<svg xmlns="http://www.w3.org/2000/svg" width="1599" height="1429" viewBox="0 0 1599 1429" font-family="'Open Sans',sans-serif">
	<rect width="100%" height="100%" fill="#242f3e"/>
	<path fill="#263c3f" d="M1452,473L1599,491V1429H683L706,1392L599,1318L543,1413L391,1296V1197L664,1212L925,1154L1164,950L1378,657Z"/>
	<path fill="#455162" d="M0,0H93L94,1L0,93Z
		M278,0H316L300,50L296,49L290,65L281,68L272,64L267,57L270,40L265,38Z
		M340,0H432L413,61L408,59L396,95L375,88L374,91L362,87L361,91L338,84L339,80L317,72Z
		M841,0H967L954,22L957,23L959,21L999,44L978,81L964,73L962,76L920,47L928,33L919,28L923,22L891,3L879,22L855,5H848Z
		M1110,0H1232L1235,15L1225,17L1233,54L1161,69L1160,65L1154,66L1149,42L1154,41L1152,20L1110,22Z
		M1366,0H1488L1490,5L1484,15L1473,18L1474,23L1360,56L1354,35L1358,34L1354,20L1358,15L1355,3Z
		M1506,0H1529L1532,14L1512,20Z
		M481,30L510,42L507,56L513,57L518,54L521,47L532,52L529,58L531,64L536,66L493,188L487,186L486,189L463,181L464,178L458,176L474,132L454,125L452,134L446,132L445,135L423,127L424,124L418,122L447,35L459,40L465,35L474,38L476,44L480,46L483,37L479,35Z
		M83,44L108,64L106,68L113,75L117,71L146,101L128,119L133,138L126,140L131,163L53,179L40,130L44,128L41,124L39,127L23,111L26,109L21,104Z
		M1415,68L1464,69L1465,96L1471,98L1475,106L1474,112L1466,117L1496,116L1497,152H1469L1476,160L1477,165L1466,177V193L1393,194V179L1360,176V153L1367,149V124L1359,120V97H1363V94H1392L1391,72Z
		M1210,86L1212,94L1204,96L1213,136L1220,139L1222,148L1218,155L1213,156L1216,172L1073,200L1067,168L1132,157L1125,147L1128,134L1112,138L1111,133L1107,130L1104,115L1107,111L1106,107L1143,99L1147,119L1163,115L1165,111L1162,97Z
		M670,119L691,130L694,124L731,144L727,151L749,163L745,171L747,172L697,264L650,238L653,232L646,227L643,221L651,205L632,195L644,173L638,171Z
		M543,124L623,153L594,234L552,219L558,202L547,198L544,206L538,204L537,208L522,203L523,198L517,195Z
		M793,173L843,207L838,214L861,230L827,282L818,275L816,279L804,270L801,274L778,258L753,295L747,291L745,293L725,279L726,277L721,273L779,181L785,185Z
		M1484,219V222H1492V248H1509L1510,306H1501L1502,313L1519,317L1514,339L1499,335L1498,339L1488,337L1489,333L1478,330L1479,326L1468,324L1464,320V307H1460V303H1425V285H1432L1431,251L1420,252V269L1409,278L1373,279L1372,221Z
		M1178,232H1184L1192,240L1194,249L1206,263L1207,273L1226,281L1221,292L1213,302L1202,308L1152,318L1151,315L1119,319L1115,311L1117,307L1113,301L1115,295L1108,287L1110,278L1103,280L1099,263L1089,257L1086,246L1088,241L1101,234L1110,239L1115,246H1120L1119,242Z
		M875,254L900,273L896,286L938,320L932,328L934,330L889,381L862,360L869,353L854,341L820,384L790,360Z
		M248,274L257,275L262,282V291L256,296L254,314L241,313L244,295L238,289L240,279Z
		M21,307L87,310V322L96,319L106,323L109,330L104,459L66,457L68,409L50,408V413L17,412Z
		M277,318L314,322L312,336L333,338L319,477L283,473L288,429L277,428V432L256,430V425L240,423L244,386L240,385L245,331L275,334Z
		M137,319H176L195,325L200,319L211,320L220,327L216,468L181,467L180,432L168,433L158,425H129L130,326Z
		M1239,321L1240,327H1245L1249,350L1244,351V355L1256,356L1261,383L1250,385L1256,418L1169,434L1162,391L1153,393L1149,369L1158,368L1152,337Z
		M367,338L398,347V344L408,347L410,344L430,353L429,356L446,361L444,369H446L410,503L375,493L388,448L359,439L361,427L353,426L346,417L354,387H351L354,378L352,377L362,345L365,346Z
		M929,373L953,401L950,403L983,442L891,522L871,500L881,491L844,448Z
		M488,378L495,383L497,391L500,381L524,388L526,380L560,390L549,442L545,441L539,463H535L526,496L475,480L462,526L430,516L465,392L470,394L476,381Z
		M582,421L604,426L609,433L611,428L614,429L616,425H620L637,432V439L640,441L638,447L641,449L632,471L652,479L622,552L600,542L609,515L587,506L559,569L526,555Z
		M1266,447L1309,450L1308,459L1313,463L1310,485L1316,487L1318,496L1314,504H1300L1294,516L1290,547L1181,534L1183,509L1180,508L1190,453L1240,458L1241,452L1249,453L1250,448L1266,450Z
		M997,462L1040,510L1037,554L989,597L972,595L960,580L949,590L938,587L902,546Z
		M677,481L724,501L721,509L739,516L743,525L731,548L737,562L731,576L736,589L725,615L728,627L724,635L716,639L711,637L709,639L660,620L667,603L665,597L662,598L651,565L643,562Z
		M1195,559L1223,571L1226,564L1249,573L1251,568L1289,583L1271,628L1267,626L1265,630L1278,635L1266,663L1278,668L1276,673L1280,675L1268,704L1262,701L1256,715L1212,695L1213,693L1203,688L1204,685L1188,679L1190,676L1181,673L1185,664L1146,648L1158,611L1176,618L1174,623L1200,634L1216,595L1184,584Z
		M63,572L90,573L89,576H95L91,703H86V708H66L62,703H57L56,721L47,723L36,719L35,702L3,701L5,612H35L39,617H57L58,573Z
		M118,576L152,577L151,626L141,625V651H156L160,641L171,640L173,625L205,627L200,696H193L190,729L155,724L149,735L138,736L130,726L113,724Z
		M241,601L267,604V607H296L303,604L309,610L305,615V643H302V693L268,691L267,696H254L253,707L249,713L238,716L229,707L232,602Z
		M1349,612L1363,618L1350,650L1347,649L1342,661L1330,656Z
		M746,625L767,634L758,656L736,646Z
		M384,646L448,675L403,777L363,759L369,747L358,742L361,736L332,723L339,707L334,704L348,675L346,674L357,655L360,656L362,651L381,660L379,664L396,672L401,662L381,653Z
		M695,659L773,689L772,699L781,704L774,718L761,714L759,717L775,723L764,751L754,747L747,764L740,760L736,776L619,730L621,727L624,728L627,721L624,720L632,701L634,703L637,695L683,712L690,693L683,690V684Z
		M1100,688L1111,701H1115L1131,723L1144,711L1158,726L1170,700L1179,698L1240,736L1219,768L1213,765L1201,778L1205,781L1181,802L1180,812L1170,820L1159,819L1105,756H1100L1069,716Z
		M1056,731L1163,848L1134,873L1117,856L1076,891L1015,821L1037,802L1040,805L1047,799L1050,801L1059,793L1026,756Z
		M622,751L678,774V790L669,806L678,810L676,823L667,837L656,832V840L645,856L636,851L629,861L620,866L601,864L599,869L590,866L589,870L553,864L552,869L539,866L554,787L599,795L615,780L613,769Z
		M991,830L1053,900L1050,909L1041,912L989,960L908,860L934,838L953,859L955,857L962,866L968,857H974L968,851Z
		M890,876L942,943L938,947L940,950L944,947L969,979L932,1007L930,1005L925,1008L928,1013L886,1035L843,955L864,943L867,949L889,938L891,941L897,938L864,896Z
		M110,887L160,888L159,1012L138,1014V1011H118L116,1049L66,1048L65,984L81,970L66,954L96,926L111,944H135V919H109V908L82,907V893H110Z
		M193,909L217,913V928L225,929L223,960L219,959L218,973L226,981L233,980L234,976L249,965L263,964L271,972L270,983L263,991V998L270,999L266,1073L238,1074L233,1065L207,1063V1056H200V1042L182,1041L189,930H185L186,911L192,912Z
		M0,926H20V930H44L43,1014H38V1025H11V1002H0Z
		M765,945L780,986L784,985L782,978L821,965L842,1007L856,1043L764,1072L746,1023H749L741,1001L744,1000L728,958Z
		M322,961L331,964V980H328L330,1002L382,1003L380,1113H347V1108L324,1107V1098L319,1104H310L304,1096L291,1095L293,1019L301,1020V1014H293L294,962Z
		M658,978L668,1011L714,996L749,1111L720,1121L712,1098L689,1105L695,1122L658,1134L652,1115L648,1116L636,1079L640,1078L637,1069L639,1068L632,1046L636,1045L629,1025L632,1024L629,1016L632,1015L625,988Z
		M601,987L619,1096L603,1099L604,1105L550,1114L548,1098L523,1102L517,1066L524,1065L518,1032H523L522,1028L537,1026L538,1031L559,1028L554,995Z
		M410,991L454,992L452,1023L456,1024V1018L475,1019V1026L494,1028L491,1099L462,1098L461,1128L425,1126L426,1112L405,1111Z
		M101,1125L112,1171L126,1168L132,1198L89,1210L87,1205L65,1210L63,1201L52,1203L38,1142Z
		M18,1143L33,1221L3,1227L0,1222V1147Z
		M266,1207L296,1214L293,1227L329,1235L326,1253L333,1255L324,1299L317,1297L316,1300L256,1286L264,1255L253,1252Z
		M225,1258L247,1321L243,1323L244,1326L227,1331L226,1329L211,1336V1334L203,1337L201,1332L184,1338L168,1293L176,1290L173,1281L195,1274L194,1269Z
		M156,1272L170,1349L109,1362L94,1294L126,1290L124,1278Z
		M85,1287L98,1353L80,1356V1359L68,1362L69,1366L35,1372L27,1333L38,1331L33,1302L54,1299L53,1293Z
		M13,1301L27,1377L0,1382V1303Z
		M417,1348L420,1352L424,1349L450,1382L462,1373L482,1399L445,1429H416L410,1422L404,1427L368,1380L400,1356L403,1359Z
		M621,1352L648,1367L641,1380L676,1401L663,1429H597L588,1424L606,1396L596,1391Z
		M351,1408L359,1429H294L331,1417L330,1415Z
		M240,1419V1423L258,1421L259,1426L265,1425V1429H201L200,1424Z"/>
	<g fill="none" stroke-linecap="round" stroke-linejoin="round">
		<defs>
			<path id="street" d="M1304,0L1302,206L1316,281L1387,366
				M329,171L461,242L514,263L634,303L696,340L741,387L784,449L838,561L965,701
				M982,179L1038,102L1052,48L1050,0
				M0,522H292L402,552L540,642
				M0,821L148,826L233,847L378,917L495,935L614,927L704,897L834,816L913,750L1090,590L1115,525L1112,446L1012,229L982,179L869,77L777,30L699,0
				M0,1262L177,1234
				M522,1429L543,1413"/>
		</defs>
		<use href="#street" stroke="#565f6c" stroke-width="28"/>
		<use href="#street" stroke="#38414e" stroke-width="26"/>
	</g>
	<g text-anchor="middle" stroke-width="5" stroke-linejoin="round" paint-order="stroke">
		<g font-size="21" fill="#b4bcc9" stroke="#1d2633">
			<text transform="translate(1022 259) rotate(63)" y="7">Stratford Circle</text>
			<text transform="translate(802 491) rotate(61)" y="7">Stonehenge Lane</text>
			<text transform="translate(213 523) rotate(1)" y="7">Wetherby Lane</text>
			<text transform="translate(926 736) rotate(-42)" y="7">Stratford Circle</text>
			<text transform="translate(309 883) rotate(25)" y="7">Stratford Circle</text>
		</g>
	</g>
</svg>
----
## Assignment
Determine the count of lines that include the word "round" in the listing, and state nothing but that count.

## Exercise result
2